A week ago, Engadget published a thinly sourced report that Microsoft would sell its new Surface tablet for an improbable $199. Despite a lack of any further confirmation, the report was endlessly repeated, commented upon, and used as the basis for endless speculation. My colleague Tim Bajarin did a very effective job of puncturing the rumor, based on supply chain reporting and his extensive knowledge of the industry. What very few others did was to look at the report with a jaundiced eye and ask whether such an action made any business sense for Microsoft.
This is a rampant problem in technology journalism today, whether in print, online, or broadcast. Many technology writers appear to have little interest in the business side of their industry and little background or training in the intricacies of operations or finance. If they ever read financial reports, it doesn’t show in their work. I doubt that most of them know an S-2 from a 10-K. And this is unfortunate because it often produces shallow and uninformed reporting.
Let’s go back to that $199 Surface. The Surface is the most interesting product announcement from Microsoft in many years because it represents an important break with the company’s core business model of licensing software while leaving the hardware business to its OEM customers (Yes, Xbox is an exception, but a very limited one. We’ll get to that in a bit.)
Microsoft makes nearly all of its money from three roughly equal revenue streams: Windows and Windows Live, Servers and Tools, and Microsoft Business. The first is the core Windows business, the second all the back-office software Microsoft sells to enterprises, the third is mostly Office. Recent trends in the industry, especially the rise in tablets and the accompanying collapse of consumer software prices threaten the first and third streams.
Microsoft is getting into the hardware business because it wants to shake things up–a bit. But its position is not so threatened that it wants to destroy the ecosystem that it has spent the last 30 years creating. A $199 high-quality tablet would have two drastic effects on Microsoft’s business. It would produce enormous losses of perhaps $150-200 per unit; modestly successful sales of 5 million units–about the number of iPads Apple sells in a month–could knock a billion dollar hole in Microsoft’s earnings. And it could make it impossible for OEMs such as HP, Lenovo, Dell, and Acer to enter the market.
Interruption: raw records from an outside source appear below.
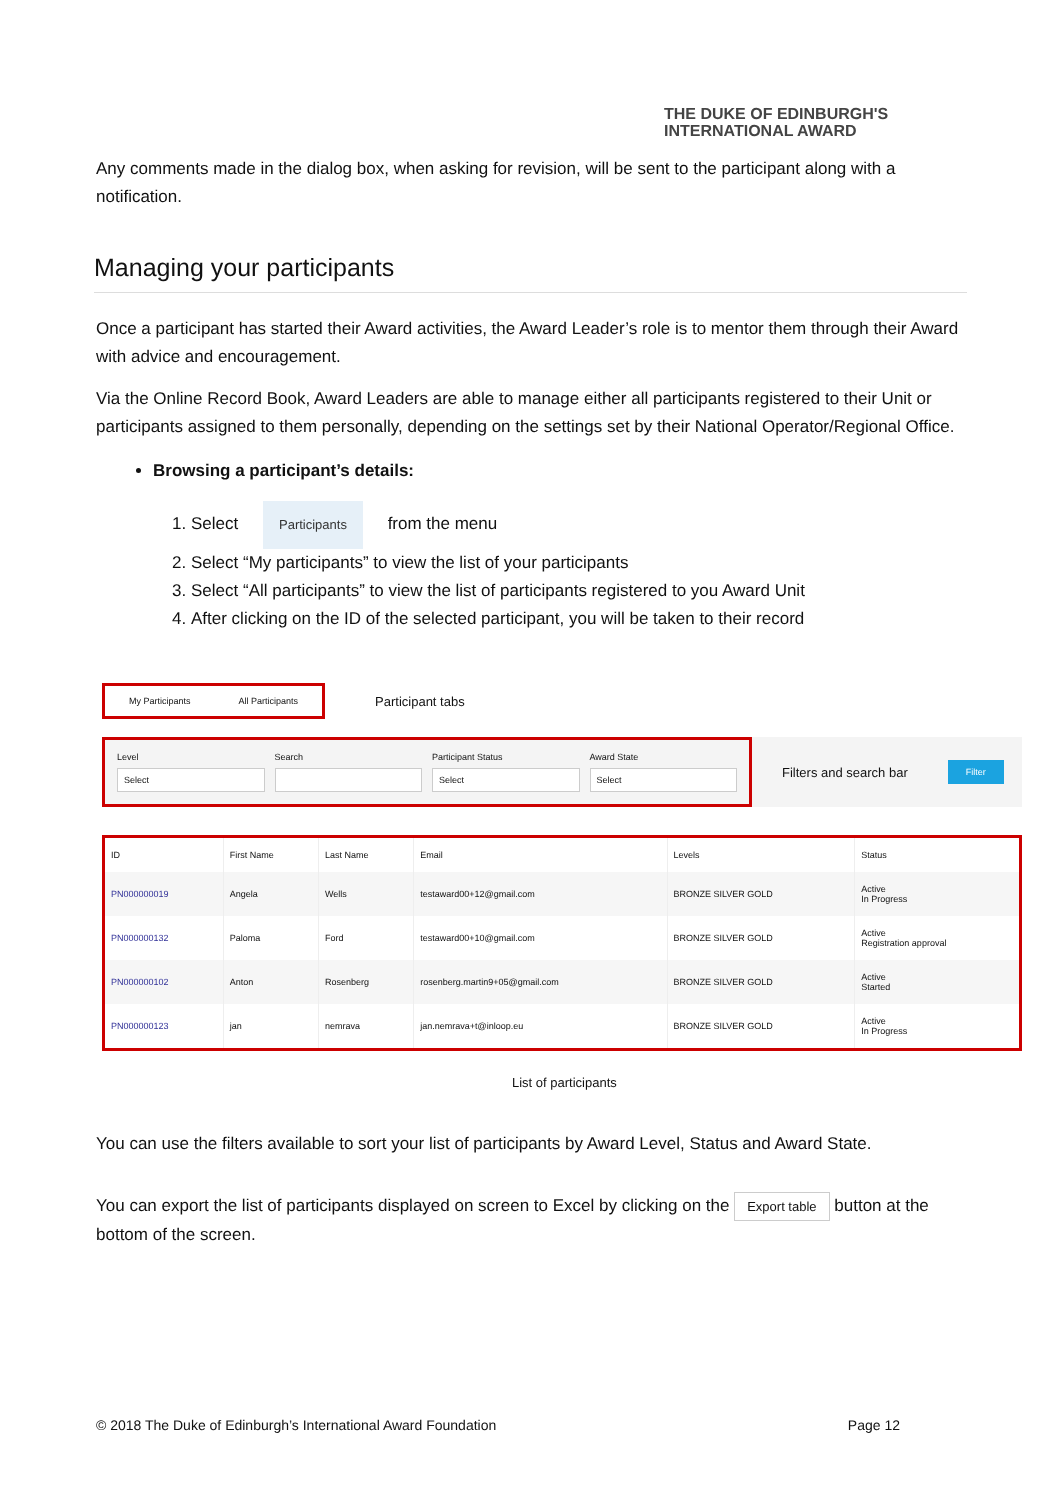THE DUKE OF EDINBURGH'S
INTERNATIONAL AWARD
Any comments made in the dialog box, when asking for revision, will be sent to the participant along with a notification.
Managing your participants
Once a participant has started their Award activities, the Award Leader’s role is to mentor them through their Award with advice and encouragement.
Via the Online Record Book, Award Leaders are able to manage either all participants registered to their Unit or participants assigned to them personally, depending on the settings set by their National Operator/Regional Office.
Browsing a participant’s details:
1. Select Participants from the menu
2. Select “My participants” to view the list of your participants
3. Select “All participants” to view the list of participants registered to you Award Unit
4. After clicking on the ID of the selected participant, you will be taken to their record
My Participants All Participants
Participant tabs
Level
Select
Search Participant Status
Select
Award State
Select
Filters and search bar Filter
| ID | First Name | Last Name | Email | Levels | Status |
| --- | --- | --- | --- | --- | --- |
| PN000000019 | Angela | Wells | testaward00+12@gmail.com | BRONZE SILVER GOLD | Active In Progress |
| PN000000132 | Paloma | Ford | testaward00+10@gmail.com | BRONZE SILVER GOLD | Active Registration approval |
| PN000000102 | Anton | Rosenberg | rosenberg.martin9+05@gmail.com | BRONZE SILVER GOLD | Active Started |
| PN000000123 | jan | nemrava | jan.nemrava+t@inloop.eu | BRONZE SILVER GOLD | Active In Progress |
List of participants
You can use the filters available to sort your list of participants by Award Level, Status and Award State.
You can export the list of participants displayed on screen to Excel by clicking on the Export table button at the bottom of the screen.
© 2018 The Duke of Edinburgh’s International Award Foundation Page 12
With the traditional PC market beginning to shrink, a Microsoft loss-leader tablet would be an existential threat to these OEMs–with no guarantee that Microsoft rather than Apple or Google and its partners would pick up the pieces.
Some speculation (for example) focused on the possibility of typing that $199 price to a subscription to–something. But again, this reporting failed to do any real business analysis. Wireless carriers provide up-front subsidies for phones, so why not Microsoft for Surface. For one thing, contracts for smartphones bring in around $100 a month, leaving lots of room to pay for the service and recoup the subsidy. A similar model was tried for both some notebooks, especially netbooks, and Android tablets, but it has been a dismal failure to the point where carriers are abandoning it. And the availability of free services is so great that it is hard to see what would get Surface buyers to pay a monthly fee.
The Xbox has also inspired a lot of bad business analysis. It’s true that that the Xbox was introduced at a price well below its cost in the hopes that game licensing feeds and outright sale of Microsoft games would make it profitable. Fortunately, the Xbox has never been a huge part of Microsoft’s business because this strategy took years to pay off. It’s true that today you can buy a $99 Xbox if you agree to pay $15 a month for two years for an Xbox Live subscription. But this is really a financing alternative rather than true subscription, since you will pay $359 for a subscription that could be bought on its own for $120. The Xbox is simply a very different kind of business than Windows, aimed at a very different audience.
The big problem here is the fact that too many tech writers don’t look at the numbers or don’t know what to make of them if they do. In an earlier generation, it was common for tech writers to have put in some time on the business beat, and the most of the best still have that experience. The quality of tech writing would improve immeasurably if such skills were more widespread.